DATA SECTION »
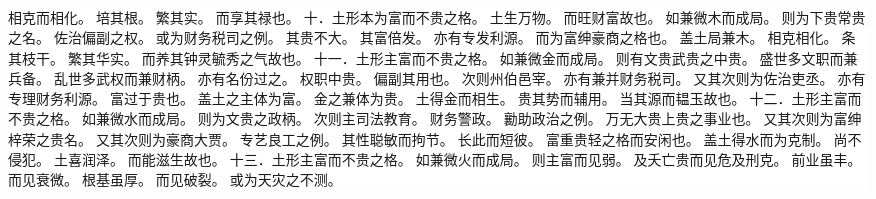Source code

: 相克而相化。
培其根。
繁其实。
而享其禄也。
十．土形本为富而不贵之格。
土生万物。
而旺财富故也。
如兼微木而成局。
则为下贵常贵之名。
佐治偏副之权。
或为财务税司之例。
其贵不大。
其富倍发。
亦有专发利源。
而为富绅豪商之格也。
盖土局兼木。
相克相化。
条其枝干。
繁其华实。
而养其钟灵毓秀之气故也。
十一．土形主富而不贵之格。
如兼微金而成局。
则有文贵武贵之中贵。
盛世多文职而兼兵备。
乱世多武权而兼财柄。
亦有名份过之。
权职中贵。
偏副其用也。
次则州伯邑宰。
亦有兼并财务税司。
又其次则为佐治吏丞。
亦有专理财务利源。
富过于贵也。
盖土之主体为富。
金之兼体为贵。
土得金而相生。
贵其势而辅用。
当其源而韫玉故也。
十二．土形主富而不贵之格。
如兼微水而成局。
则为文贵之政柄。
次则主司法教育。
财务警政。
勷助政治之例。
万无大贵上贵之事业也。
又其次则为富绅梓荣之贵名。
又其次则为豪商大贾。
专艺良工之例。
其性聪敏而拘节。
长此而短彼。
富重贵轻之格而安闲也。
盖土得水而为克制。
尚不侵犯。
土喜润泽。
而能滋生故也。
十三．土形主富而不贵之格。
如兼微火而成局。
则主富而见弱。
及夭亡贵而见危及刑克。
前业虽丰。
而见衰微。
根基虽厚。
而见破裂。
或为天灾之不测。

WHAT YOU WILL DO »
Print each entry precisely as written; the pictures stay out.

EXERCISE ANSWER »
Source code

: 相克而相化。
培其根。
繁其实。
而享其禄也。
十．土形本为富而不贵之格。
土生万物。
而旺财富故也。
如兼微木而成局。
则为下贵常贵之名。
佐治偏副之权。
或为财务税司之例。
其贵不大。
其富倍发。
亦有专发利源。
而为富绅豪商之格也。
盖土局兼木。
相克相化。
条其枝干。
繁其华实。
而养其钟灵毓秀之气故也。
十一．土形主富而不贵之格。
如兼微金而成局。
则有文贵武贵之中贵。
盛世多文职而兼兵备。
乱世多武权而兼财柄。
亦有名份过之。
权职中贵。
偏副其用也。
次则州伯邑宰。
亦有兼并财务税司。
又其次则为佐治吏丞。
亦有专理财务利源。
富过于贵也。
盖土之主体为富。
金之兼体为贵。
土得金而相生。
贵其势而辅用。
当其源而韫玉故也。
十二．土形主富而不贵之格。
如兼微水而成局。
则为文贵之政柄。
次则主司法教育。
财务警政。
勷助政治之例。
万无大贵上贵之事业也。
又其次则为富绅梓荣之贵名。
又其次则为豪商大贾。
专艺良工之例。
其性聪敏而拘节。
长此而短彼。
富重贵轻之格而安闲也。
盖土得水而为克制。
尚不侵犯。
土喜润泽。
而能滋生故也。
十三．土形主富而不贵之格。
如兼微火而成局。
则主富而见弱。
及夭亡贵而见危及刑克。
前业虽丰。
而见衰微。
根基虽厚。
而见破裂。
或为天灾之不测。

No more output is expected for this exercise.